Eve rolled her eyes. “Be nice,” she mumbled. She watched how Adam took in the situation in her room. “Adam, these are my brothers—Gavin, and Thomas. And this is a friend of theirs—Drake, and she’s Thena. Everybody, this is Adam. He saved my life.”
“Oh,” Gavin closed the door, but he didn’t look the least bit at ease. The man saved her life, covered her body with his own body to protect her from falling debris; they should be welcoming him with open arms.
“Adam, my brothers are crazy protective.”
Adam laughed. “I’ve been there. I’m the youngest of three. Trust me; I know how it is. I had to leave Vermont to have a minute of freedom.”
“Exactly,” Eve laughed.
“Well, I managed to get into your place and I picked up a few things for you. A few people turned their heads while I was breaking the rules.”
“I appreciate it,” she took the bag from him before realizing how heavy it was.
“I saw your safe in the closet so I brought it. I thought there might be something important in it. I packed a few of your clothes, some more shoes, I brought your backpack with your cameras in it, and your purse and phone are in this bag.” He handed her another bag before removing the backpack off his shoulder.

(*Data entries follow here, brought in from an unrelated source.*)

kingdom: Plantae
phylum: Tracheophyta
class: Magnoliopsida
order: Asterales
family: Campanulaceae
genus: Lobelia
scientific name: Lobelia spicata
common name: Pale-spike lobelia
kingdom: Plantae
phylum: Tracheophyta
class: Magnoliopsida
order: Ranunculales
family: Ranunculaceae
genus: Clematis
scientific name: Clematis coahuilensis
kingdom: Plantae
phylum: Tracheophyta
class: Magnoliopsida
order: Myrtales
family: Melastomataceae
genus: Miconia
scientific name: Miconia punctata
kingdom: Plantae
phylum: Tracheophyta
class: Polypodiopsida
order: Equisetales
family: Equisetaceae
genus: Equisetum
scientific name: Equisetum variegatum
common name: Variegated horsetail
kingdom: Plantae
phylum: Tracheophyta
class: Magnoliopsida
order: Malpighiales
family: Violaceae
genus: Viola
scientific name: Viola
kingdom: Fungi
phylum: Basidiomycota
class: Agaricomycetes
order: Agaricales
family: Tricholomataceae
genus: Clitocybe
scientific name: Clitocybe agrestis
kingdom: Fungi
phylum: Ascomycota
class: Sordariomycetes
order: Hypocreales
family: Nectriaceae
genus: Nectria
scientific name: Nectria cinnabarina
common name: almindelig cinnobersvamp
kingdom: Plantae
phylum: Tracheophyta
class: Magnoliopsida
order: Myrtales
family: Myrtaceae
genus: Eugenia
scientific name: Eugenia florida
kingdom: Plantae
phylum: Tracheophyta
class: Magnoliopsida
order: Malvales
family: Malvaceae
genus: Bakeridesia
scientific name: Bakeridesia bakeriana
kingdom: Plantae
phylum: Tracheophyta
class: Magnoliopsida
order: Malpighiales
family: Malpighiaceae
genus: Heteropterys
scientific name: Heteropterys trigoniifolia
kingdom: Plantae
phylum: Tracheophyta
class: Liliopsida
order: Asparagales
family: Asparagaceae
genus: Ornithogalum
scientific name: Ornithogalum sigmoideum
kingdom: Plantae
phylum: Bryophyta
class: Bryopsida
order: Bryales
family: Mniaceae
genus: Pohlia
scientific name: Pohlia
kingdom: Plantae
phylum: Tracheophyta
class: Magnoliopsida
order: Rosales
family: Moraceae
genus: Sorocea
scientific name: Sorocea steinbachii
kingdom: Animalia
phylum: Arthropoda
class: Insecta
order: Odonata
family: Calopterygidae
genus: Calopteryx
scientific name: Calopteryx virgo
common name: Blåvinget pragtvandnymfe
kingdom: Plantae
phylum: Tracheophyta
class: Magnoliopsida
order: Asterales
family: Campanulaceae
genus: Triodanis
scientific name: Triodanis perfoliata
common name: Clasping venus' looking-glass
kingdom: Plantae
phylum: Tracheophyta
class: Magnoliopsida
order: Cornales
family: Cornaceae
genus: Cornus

“Adam, thank you so much. I need all of this.” She needed her camera most because that was her lifeline at work, and a huge extension of herself. That was her personal camera. She had refused the camera the paper offered her because she knew her camera better than the back of her hand. Her camera was her baby and it had never let her down. Adam had brought the backpack she kept most of her cameras and extra lenses inside. The film and the digital cameras were now safely with her.